This morning a three judge panel of the U.S. Court of Appeals for the D.C. Circuit ruled Rep. William Jefferson’s challenge to the FBI’s seizure of material from his office. The opinion for the Court, written by Judge Rogers and joined by Judge Ginsburg summarizes:
This is an appeal from the denial of a motion, filed pursuant to Rule 41(g) of the Federal Rules of Criminal Procedure, seeking the return of all materials seized by the Executive upon executing a search warrant for nonlegislative materials in the congressional office of a sitting Member of Congress. The question on appeal is whether the procedures under which the search was conducted were sufficiently protective of the legislative privilege created by the Speech or Debate Clause, Article I, Section 6, Clause 1 of the United States Constitution. Our precedent establishes that the testimonial privilege under the Clause extends to non-disclosure of written legislative materials. . . . Given the Department of Justice’s voluntary freeze of its review of the seized materials and the procedures mandated on remand by this court in granting the Congressman’s motion for emergency relief pending appeal, the imaging and keyword search of the Congressman’s computer hard drives and electronic media exposed no legislative material to the Executive, and therefore did not violate the Speech or Debate Clause, but the review of the Congressman’s paper files when the search was executed exposed legislative material to the Executive and accordingly violated the Clause. Whether the violation requires, as the Congressman suggests, the return of all seized items, privileged as well as non-privileged, depends upon a determination of which documents are privileged and then, as to the non-privileged documents, a balancing of the separation of powers underlying the Speech or Debate Clause and the Executive’s Article II, Section 3 law enforcement interest in the seized materials. The question of whether the seized evidence must be suppressed under the Fourth Amendment is not before us.
We hold that the compelled disclosure of privileged material to the Executive during execution of the search warrant for Rayburn House Office Building Room 2113 violated the
Speech or Debate Clause and that the Congressman is entitled to the return of documents that the court determines to be privileged under the Clause. We do not, however, hold, in the absence of a claim by the Congressman that the operations of his office have been disrupted as a result of not having the original versions of the non-privileged documents, that remedying the violation also requires the return of the non-privileged
documents. The Congressman has suggested no other reason why return of such documents is required pursuant to Rule 41(g) and, in any event, it is doubtful that the court has jurisdiction to entertain such arguments following the return of the indictment
against him while this appeal was pending.

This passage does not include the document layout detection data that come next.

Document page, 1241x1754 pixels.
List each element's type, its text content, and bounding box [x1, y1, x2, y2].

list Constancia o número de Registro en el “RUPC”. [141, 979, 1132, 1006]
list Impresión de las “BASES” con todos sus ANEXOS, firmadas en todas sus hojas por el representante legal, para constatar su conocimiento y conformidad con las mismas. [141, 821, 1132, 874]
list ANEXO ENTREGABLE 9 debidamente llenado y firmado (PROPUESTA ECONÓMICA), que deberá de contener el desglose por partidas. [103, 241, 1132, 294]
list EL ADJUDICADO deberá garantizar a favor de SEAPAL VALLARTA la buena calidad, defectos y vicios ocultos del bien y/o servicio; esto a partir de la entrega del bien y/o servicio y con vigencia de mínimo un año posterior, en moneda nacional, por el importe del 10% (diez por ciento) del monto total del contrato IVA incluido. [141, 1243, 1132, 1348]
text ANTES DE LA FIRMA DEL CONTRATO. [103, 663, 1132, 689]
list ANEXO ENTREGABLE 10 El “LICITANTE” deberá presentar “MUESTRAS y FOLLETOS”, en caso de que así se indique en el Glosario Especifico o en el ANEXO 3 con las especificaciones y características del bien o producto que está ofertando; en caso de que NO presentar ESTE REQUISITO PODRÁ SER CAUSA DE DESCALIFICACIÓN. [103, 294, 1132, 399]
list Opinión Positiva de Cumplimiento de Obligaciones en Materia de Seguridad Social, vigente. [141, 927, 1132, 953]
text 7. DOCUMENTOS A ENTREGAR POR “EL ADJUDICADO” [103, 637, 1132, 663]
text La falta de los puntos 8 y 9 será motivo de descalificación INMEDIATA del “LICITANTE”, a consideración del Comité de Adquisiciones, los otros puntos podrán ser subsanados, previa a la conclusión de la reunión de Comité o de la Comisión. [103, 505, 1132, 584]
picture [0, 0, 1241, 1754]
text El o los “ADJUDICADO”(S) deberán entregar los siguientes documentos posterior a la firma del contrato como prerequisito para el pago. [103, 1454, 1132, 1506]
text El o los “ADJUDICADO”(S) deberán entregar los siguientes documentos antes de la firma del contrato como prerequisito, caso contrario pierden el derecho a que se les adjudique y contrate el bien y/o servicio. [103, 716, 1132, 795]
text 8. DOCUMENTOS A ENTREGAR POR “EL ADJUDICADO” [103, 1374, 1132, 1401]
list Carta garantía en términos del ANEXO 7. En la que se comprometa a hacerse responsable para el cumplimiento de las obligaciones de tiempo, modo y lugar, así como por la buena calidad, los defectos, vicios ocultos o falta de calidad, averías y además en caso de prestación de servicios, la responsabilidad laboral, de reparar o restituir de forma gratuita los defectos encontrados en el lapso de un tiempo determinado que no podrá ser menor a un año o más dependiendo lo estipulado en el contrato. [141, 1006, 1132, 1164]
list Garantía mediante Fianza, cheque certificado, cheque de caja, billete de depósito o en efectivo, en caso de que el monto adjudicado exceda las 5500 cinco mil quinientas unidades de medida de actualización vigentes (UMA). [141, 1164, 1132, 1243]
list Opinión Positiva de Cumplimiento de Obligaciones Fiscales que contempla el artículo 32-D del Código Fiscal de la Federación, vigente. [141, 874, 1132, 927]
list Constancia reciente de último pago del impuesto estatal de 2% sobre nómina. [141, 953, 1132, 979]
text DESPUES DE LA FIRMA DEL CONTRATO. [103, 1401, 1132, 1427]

Judge Henderson filed a separate opinion concurring in the judgment, which begins:
When all of the brush is cleared away, this case presents a simple question: can Executive Branch personnel—here, special agents of the Federal Bureau of Investigation—execute a search warrant directed to the congressional office of a Member of the Congress (Member) without doing violence to the Speech or Debate Clause (Clause) set forth in Article I, Section 6, Clause 1 of the United States Constitution? The limited United States Supreme Court precedent regarding the applicability of the Clause in the criminal context makes one thing clear—the
Clause “does not purport to confer a general exemption upon Members of Congress from liability or process in criminal cases. Quite the contrary is true.” Gravel v. United States, 408 U.S. 606, 626 (1972) (emphasis added). It appears that neither the Supreme Court nor any inferior court has addressed the question as I view it and the single holding from our court on which the majority almost exclusively relies to answer the
question in the negative decides only the Clause’s applicability to a civil subpoena obtained by private parties who sought certain files in the possession of a congressional subcommittee. . . . I believe the question can be directly answered “yes” without resort to dicta or any other indirect support or theory. Accordingly, while I concur in the judgment which affirms the district court’s denial of Representative William J. Jefferson’s (Rep. Jefferson) Rule 41(g) motion, I do not agree with the majority’s reasoning and distance myself from much of its dicta.
I hope to have more on this decision later today.